Judge’s Corner: Report from Tribal Judge Charles Randall

Reactivating our judicial system is a major goal of Chief Pechonick and the Council. It is essential that we have a formal functioning court system to ensure the health and welfare of our people, exercise commercial relationship and contracts with nonmembers, and qualify for various grants and programs. Our court system has not been a functioning body since we regained Federal Recognition.

To accomplish this goal, Judges Rick Barnes, Don Mason Jr., and Charles Randall have been working to prepare the building blocks to get our court system back in operation.

In August 2011, our team was awarded travel scholarships from the National Child Welfare Resource Center for Tribes to attend the “Fostering Connections Tribal Gathering” in Oklahoma City. This addressed the problems, goals, action items, strategies, activities, and objectives associated with child welfare. Large numbers of Native Children have been placed in DHS Foster Care that would be better served with a Tribal Child Welfare Practice.

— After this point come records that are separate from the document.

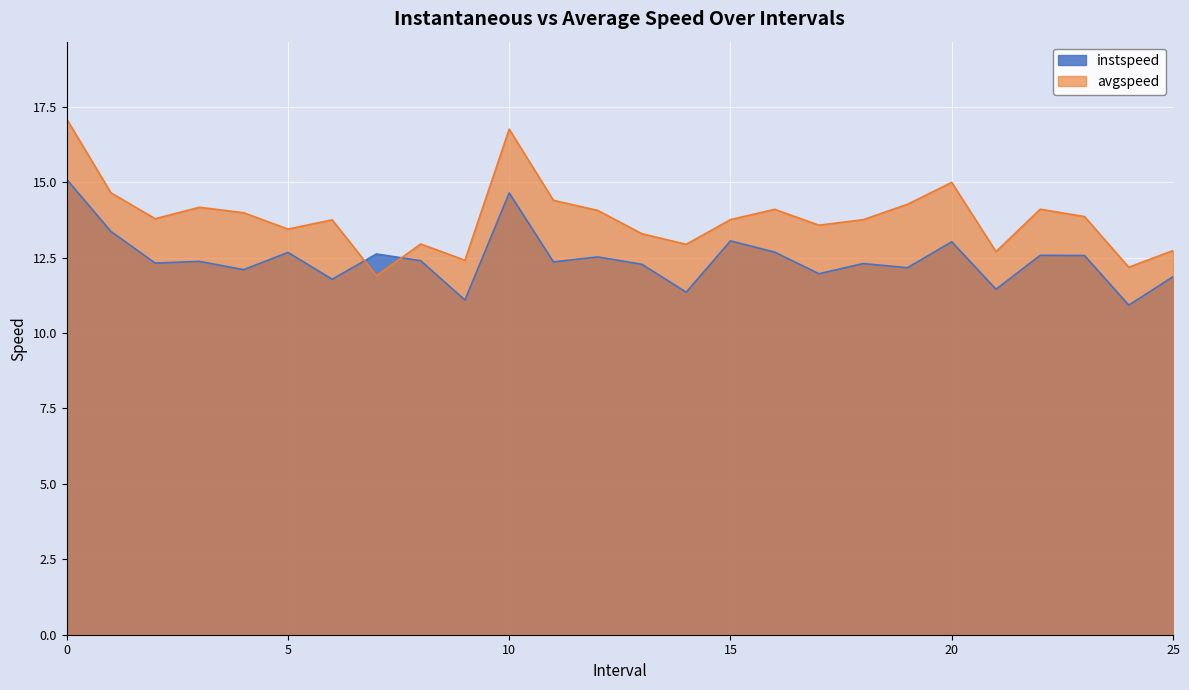

At which category does the chart reach its minimum across all series?

24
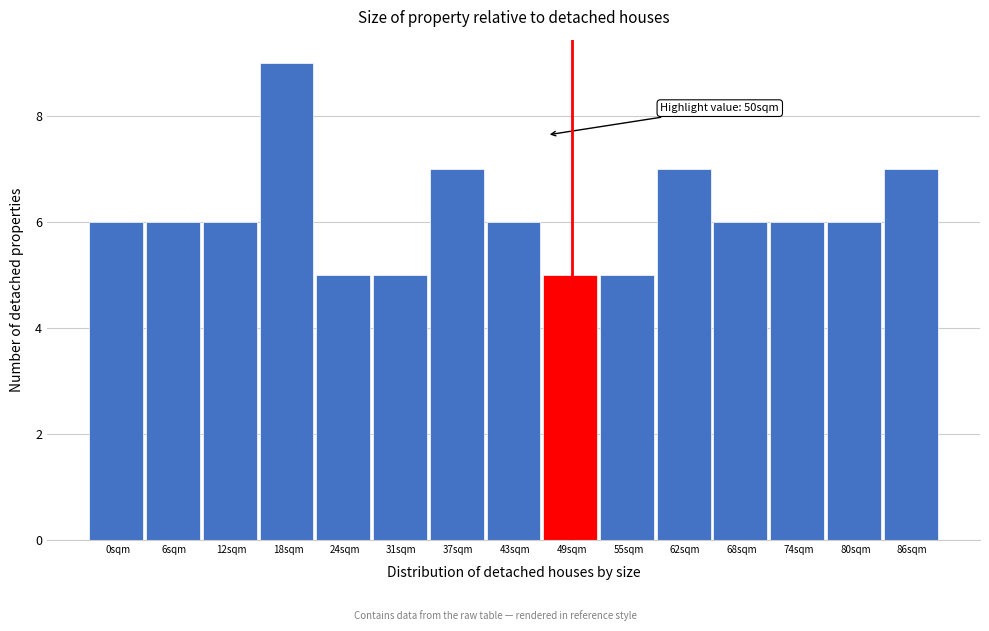

Reading right to left, list all the values displayed in this chart.

7	6	6	6	7	5	5	6	7	5	5	9	6	6	6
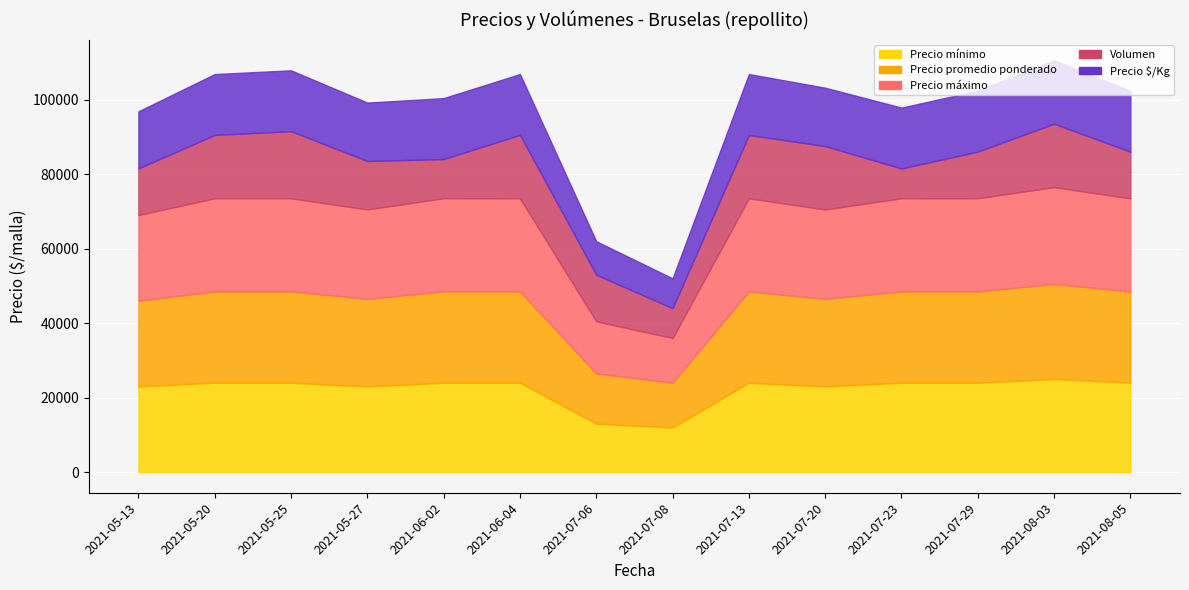

Reading right to left, list all the values displayed in this chart.

Precio mínimo: 24000	25000	24000	24000	23000	24000	12000	13000	24000	24000	23000	24000	24000	23000
Precio promedio ponderado: 24480	25500	24520	24500	23500	24500	12000	13480	24500	24524	23500	24500	24500	23000
Precio máximo: 25000	26000	25000	25000	24000	25000	12000	14000	25000	25000	24000	25000	25000	23000
Volumen: 25	34	25	16	34	34	16	25	34	21	26	36	34	25
Precio $/Kg: 1632	1700	1635	1633	1567	1633	800	899	1633	1635	1567	1633	1633	1533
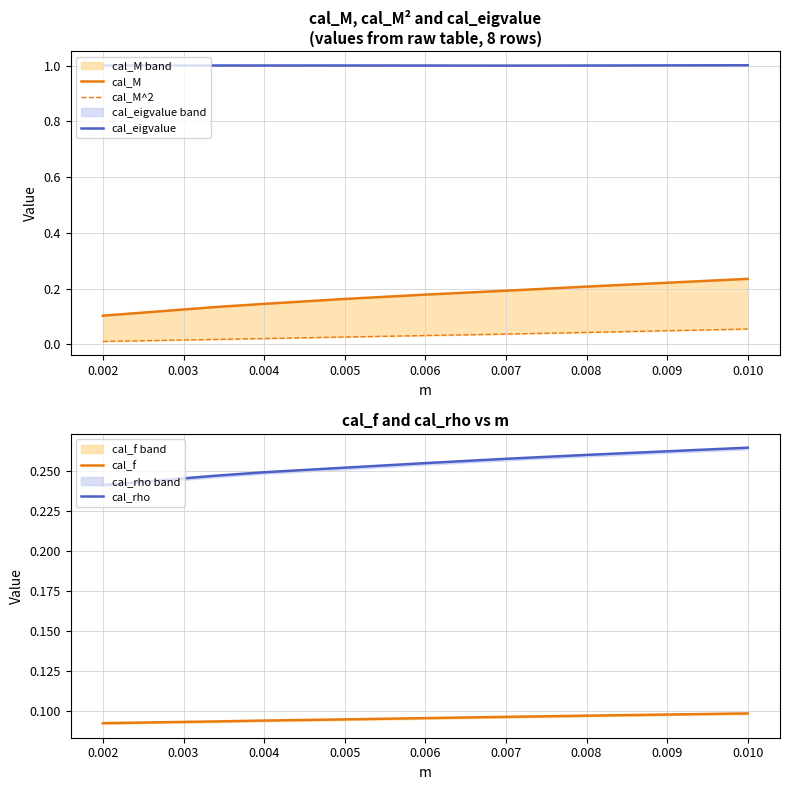

What are all the series names shown in the legend?

cal_M, cal_M^2, cal_eigvalue, cal_f, cal_rho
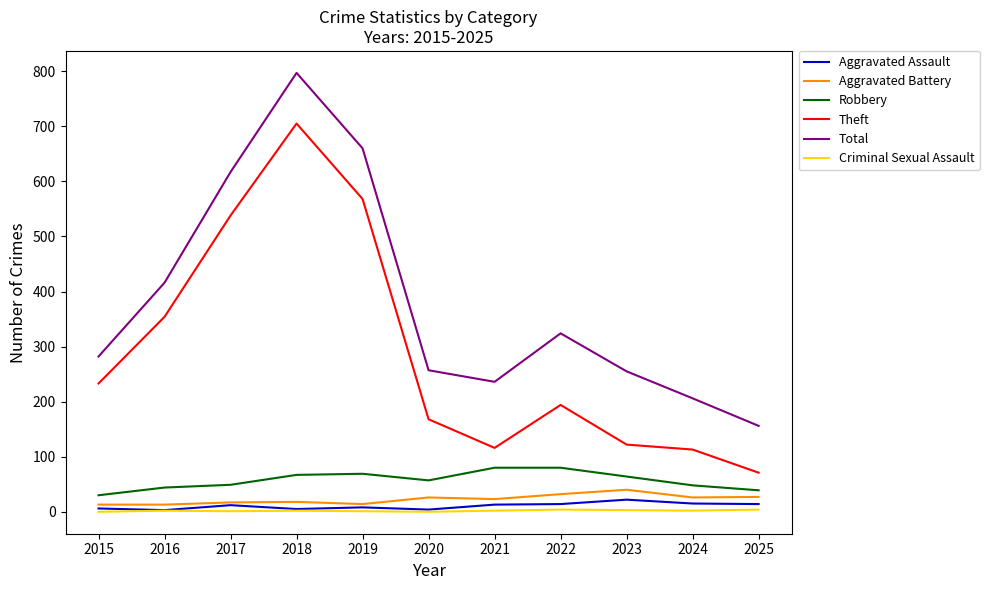

At which category does the chart reach its peak across all series?

2018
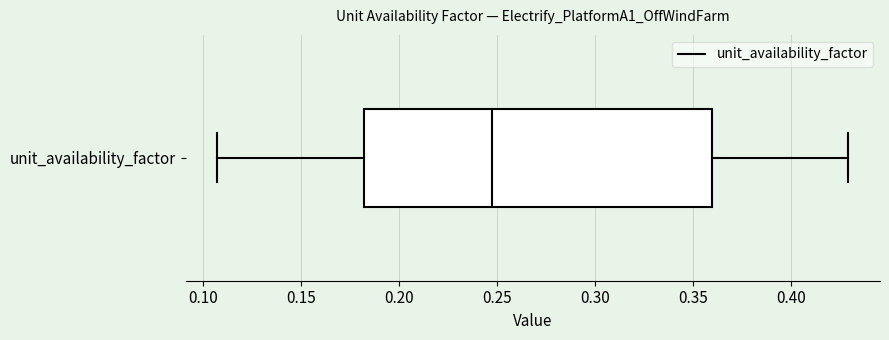

Transcribe this box plot: give where the median line is, the range the box spans, and where the two whiskers end, as read against the x-axis. The values are not printed on the chart, so give them approximately, as read against the axis.

median 0.245, box 0.180 to 0.360, whiskers 0.105 to 0.430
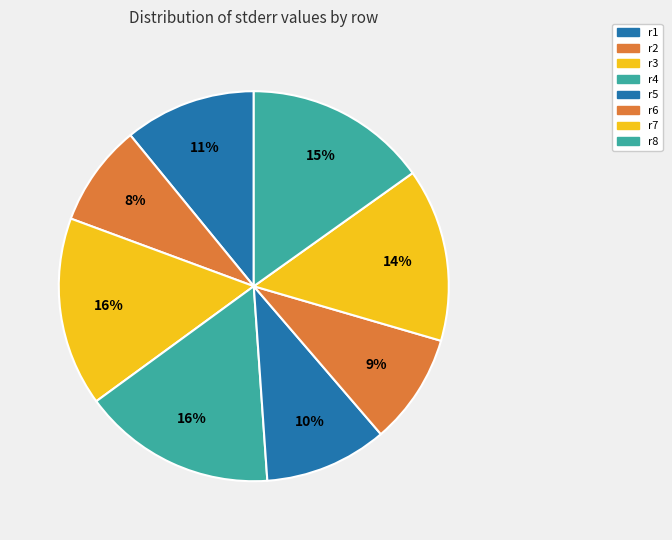

To the nearest percent, what portion does r6 represent?

9%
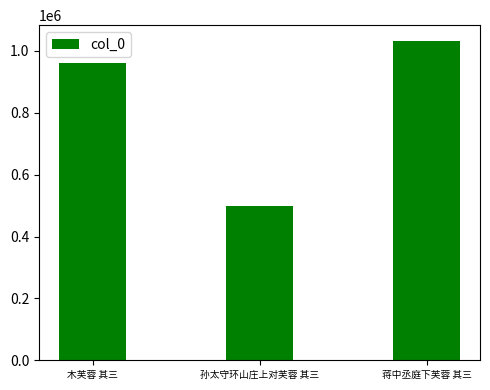

Reading left to right, transcribe all the data shown in this chart.

木芙蓉 其三=961839	孙太守环山庄上对芙蓉 其三=499184	蒋中丞庭下芙蓉 其三=1031584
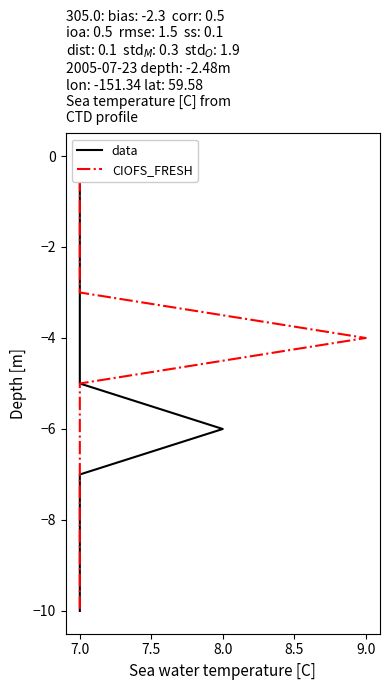

What is the minimum value shown in the chart?

-10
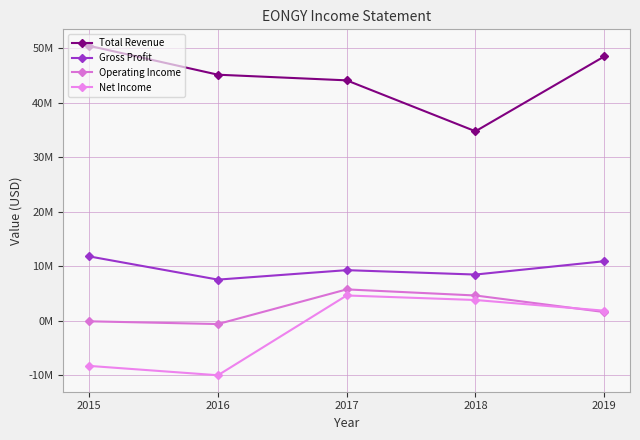

What is the maximum value for Total Revenue?

50457800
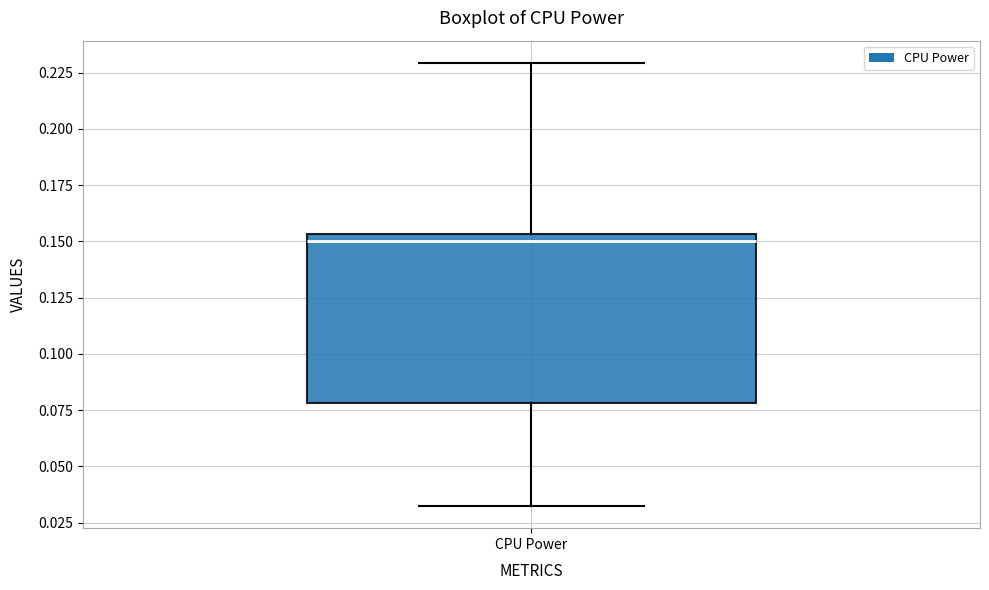

Read this box plot against the y-axis: the position of the median line, the range covered by the box, and the ends of both whiskers. The values are not printed on the chart, so give them approximately, as read against the axis.

median 0.150, box 0.080 to 0.155, whiskers 0.030 to 0.230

The Judicial Guide to implementing the Fostering Connections to Success and Increasing Adoptions Act of 2008 provides many Native American children important federal protection and support for the first time by allowing Tribes to directly administer their local programs.

In April 2012, we attended the Tribal Court Training Program for Judges funded by the BIA Office of Justice at the University of New Mexico School of Law Southwest Indian Law Clinic. This course covered all aspects of conducting a court from initiation of a case through resolution. Introduction to Indian Civil Rights Act, the Major Crimes Act, and the Tribal Law and Order Act of 2010 were covered with concepts of jurisdiction. We were able to participate in exercises to simulate various courtroom activities with seasoned judges (all of the other participants in the program had five to twenty-five years experience as tribal judges).

On June 12-13 we attended the Sovereignty Symposium in Oklahoma City sponsored by the Oklahoma Supreme Court, the Oklahoma Bar Association, Oklahoma City University School of Law, University of Tulsa College of Law, and the University of Oklahoma College of Law. There we focused on the court’s desire to computerize all state records into a new system which the Supreme Court plans to expand to include tribal courts, the components of the Indian Law and Order Act, the use and impact of social media in the Native American community, the issues associated with Indian trust land acquisitions, and the Indian Child Welfare Act (ICWA). ICWA remains a huge Indian issue. No Indian tribe or nation is immune from the problems surrounding child neglect and eventual adjudication. Indian children do end up in a system that is at times overwhelmed. Many of these children are victimized a second time by a system with many flaws. There is a consistent link between neglected children and those minors who end up in the juvenile criminal system. Indian children are much more likely to fall into this category and ICWA can be a tool to help us do something about this problem.

Indian Governments are sovereign and on equal footing with state governments. Sovereignty is important and all Indians should stand together, as a united front, to assert our right to govern ourselves. There remains a lot of work to get our judicial system where it needs to be. Currently we are identifying how and where to establish our court. We are also planning to review our current laws and codes and make recommendations necessary to bring these up to standards that will both meet the needs of our tribe and conform to Federal laws.